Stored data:

=======

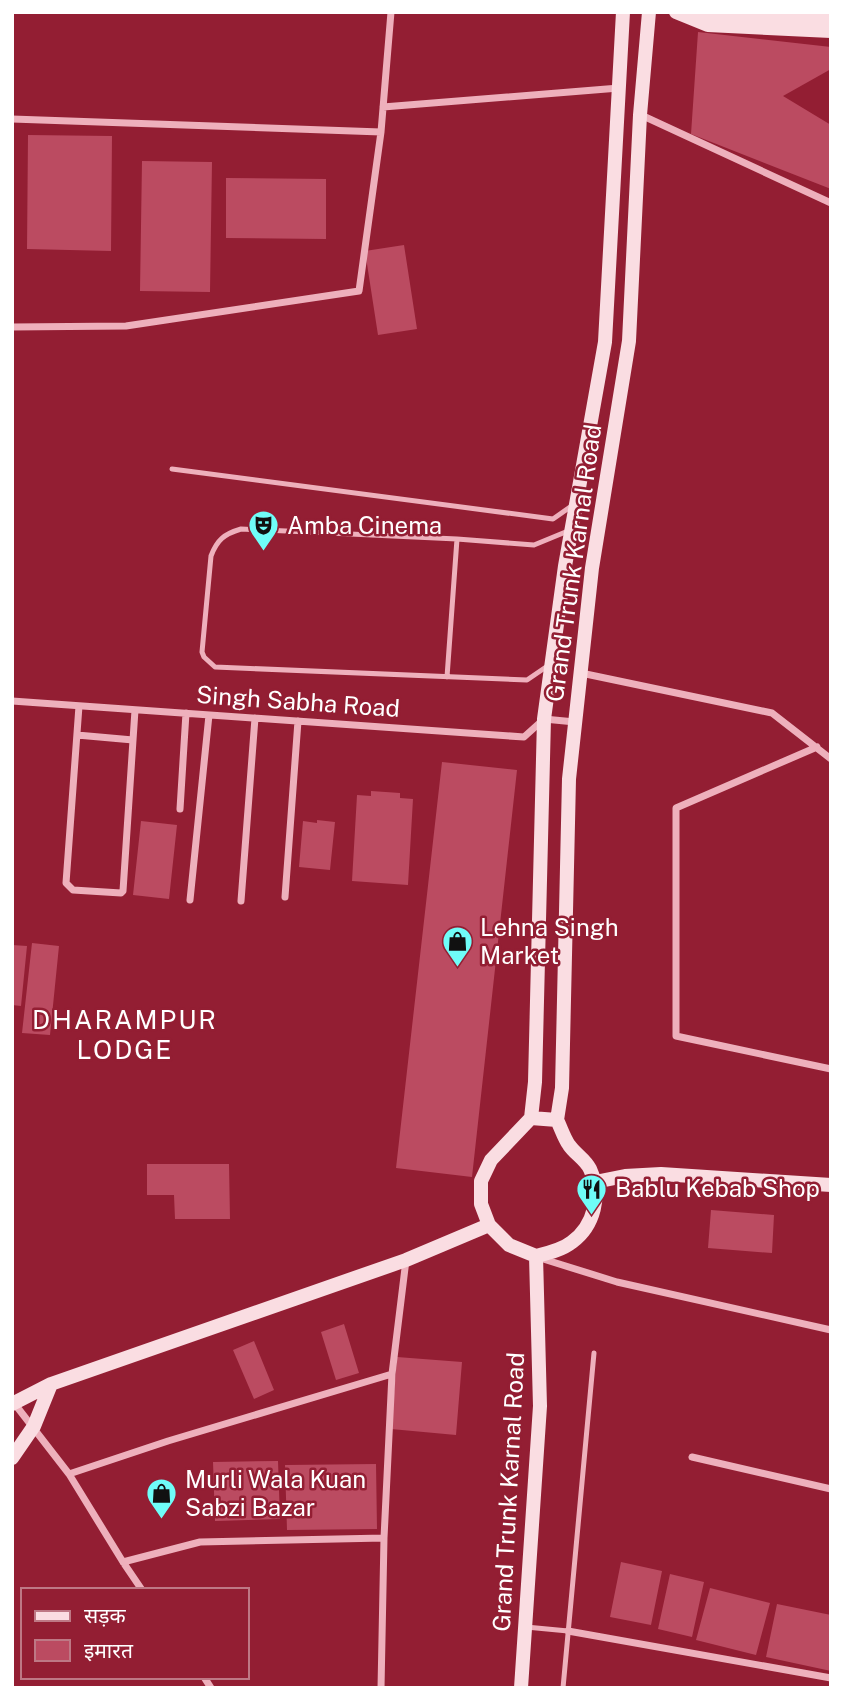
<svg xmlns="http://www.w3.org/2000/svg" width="843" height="1700" viewBox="0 0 843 1700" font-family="'Public Sans','Noto Sans Devanagari',sans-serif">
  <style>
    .building { fill: #bb4b61 }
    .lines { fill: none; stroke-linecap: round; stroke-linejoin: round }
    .lane { stroke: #eeb0bc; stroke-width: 5 }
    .street { stroke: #eeb0bc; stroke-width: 7 }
    .secondary { stroke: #fadde2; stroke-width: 14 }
    .labels { text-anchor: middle; stroke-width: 5; stroke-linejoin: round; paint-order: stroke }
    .poi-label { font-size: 24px; fill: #fff; stroke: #931e33; text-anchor: start }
    .street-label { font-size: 24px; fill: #fff; stroke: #931e33 }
    .neighbourhood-label { font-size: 26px; letter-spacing: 2px; fill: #fff; stroke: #931e33 }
  </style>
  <rect width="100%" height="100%" fill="#931e33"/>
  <path class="building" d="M698,32L831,47V69L783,96L831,125V189L691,134Z
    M28,135L112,136L111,251L27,249Z
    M142,161L212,162L210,292L140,291Z
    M226,178L326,179V239L226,238Z
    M404,245L417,329L378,335L365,251Z
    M442,762L517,770L472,1177L396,1168Z
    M371,791L400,793V798L413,799L408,885L352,881L357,795L371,796Z
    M317,820L335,822L330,870L299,867L303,821L317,823Z
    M141,821L177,825L169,899L133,895Z
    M32,943L59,946L50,1035L22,1033Z
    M12,945L27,946L21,1006L12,1005Z
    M147,1164H229L230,1219H175L174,1195H147Z
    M711,1210L774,1215L772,1253L708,1248Z
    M344,1324L359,1373L336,1380L321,1332Z
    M254,1341L274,1390L254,1399L233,1350Z
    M397,1357L462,1362L456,1435L391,1429Z
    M278,1461L280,1519L215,1521L213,1462Z
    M376,1464L377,1529L287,1530L285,1465Z
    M621,1562L662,1571L651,1625L610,1617Z
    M670,1574L704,1582L692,1637L658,1629Z
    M710,1588L770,1603L756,1655L696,1640Z
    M777,1604L831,1615V1671L766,1657Z"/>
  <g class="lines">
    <path class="lane" d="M172,469L553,519L573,505
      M457,539L241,529C224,534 217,540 211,556L202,652L204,657L215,667L527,680L549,665
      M447,677L457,539L534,545L568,531
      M526,1627L568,1631
      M563,1688L594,1353"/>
    <path class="street" d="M383,107L619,88
      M641,115L831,203
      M12,119L381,132L391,12
      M12,327L126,326L359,291L381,132
      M581,673L772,713L831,759
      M12,701L524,737L544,719L575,722
      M79,706L66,883L73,890L121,893L123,891L135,710
      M77,735L133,740
      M817,747L676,808V1036L831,1069
      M180,809L186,713
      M285,897L298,721
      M190,900L209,715
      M241,901L255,718
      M540,1258L617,1282L831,1330
      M392,1374L406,1260
      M14,1403L69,1474L123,1562L142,1590
      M692,1457L831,1489
      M69,1474L168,1441L392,1374L384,1538L381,1688
      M123,1562L200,1542L384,1538
      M568,1631L831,1678
      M204,1677L211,1688"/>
    <path class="secondary" d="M676,12L708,25L831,31
      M701,12L831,18
      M531,1118L535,1082L544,719L565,566L605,342L623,12
      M531,1118L557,1120C561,1128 564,1138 569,1145C575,1154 585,1159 590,1169C602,1195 594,1226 572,1242C562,1250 548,1253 536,1256L509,1245L489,1225L481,1204V1181L491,1160Z
      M557,1120L562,1088L569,779L592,568L629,341L640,115L649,12
      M595,1182L625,1176L661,1174L831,1185
      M12,1404L51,1384L406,1260L489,1225
      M12,1458L34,1426L51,1384
      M521,1688L540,1406L536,1256"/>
  </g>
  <defs>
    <symbol id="theatre-pin" viewBox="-11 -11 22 30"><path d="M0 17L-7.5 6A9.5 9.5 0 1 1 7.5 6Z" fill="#6ffdf8" stroke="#931e33"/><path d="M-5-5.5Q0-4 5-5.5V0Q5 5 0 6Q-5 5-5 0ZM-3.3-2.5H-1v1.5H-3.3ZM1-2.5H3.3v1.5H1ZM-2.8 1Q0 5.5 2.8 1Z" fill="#111"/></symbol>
    <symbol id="shop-pin" viewBox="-11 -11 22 30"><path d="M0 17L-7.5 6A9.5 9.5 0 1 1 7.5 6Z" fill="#6ffdf8" stroke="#931e33"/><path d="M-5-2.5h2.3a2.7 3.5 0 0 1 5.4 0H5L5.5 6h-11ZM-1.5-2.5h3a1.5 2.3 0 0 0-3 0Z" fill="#111"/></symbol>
    <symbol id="restaurant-pin" viewBox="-11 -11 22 30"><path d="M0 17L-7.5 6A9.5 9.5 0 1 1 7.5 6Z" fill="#6ffdf8" stroke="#931e33"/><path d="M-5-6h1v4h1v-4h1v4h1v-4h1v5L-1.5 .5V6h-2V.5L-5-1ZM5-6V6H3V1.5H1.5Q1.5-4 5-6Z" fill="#111"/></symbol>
  </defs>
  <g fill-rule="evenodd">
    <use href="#theatre-pin" x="246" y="508" width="35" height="47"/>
    <use href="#shop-pin" x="440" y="924" width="35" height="47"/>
    <use href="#restaurant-pin" x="574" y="1172" width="35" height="47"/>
    <use href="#shop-pin" x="144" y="1476" width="35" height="47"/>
  </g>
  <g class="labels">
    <g class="poi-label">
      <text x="287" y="534">Amba Cinema</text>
      <text x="480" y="936">Lehna Singh<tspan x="480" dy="28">Market</tspan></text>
      <text x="615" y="1197">Bablu Kebab Shop</text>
      <text x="185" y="1488">Murli Wala Kuan<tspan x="185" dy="28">Sabzi Bazar</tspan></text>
    </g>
    <g class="street-label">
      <text transform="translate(574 563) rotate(-82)" y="8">Grand Trunk Karnal Road</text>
      <text transform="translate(298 702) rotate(4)" y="8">Singh Sabha Road</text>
      <text transform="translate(509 1492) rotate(-87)" y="8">Grand Trunk Karnal Road</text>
    </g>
    <g class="neighbourhood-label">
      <text x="125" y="1029">DHARAMPUR<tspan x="125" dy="30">LODGE</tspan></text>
    </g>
  </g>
  <rect width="843" height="1700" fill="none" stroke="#ffffff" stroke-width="28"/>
  <rect x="21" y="1588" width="228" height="91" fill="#931e33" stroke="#be7885" stroke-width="2"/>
  <rect x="35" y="1611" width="35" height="10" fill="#fadde2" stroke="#be7885" stroke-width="2"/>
  <text x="84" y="1623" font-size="21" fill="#ffffff">सड़क</text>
  <rect x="35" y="1640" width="35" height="21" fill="#bb4b61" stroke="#be7885" stroke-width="2"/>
  <text x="84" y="1658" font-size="21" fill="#ffffff">इमारत</text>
</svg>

=======

What the task asks: Filter the records for the word "lines" and show every line that has it.

Reply:
    .lines { fill: none; stroke-linecap: round; stroke-linejoin: round }
  <g class="lines">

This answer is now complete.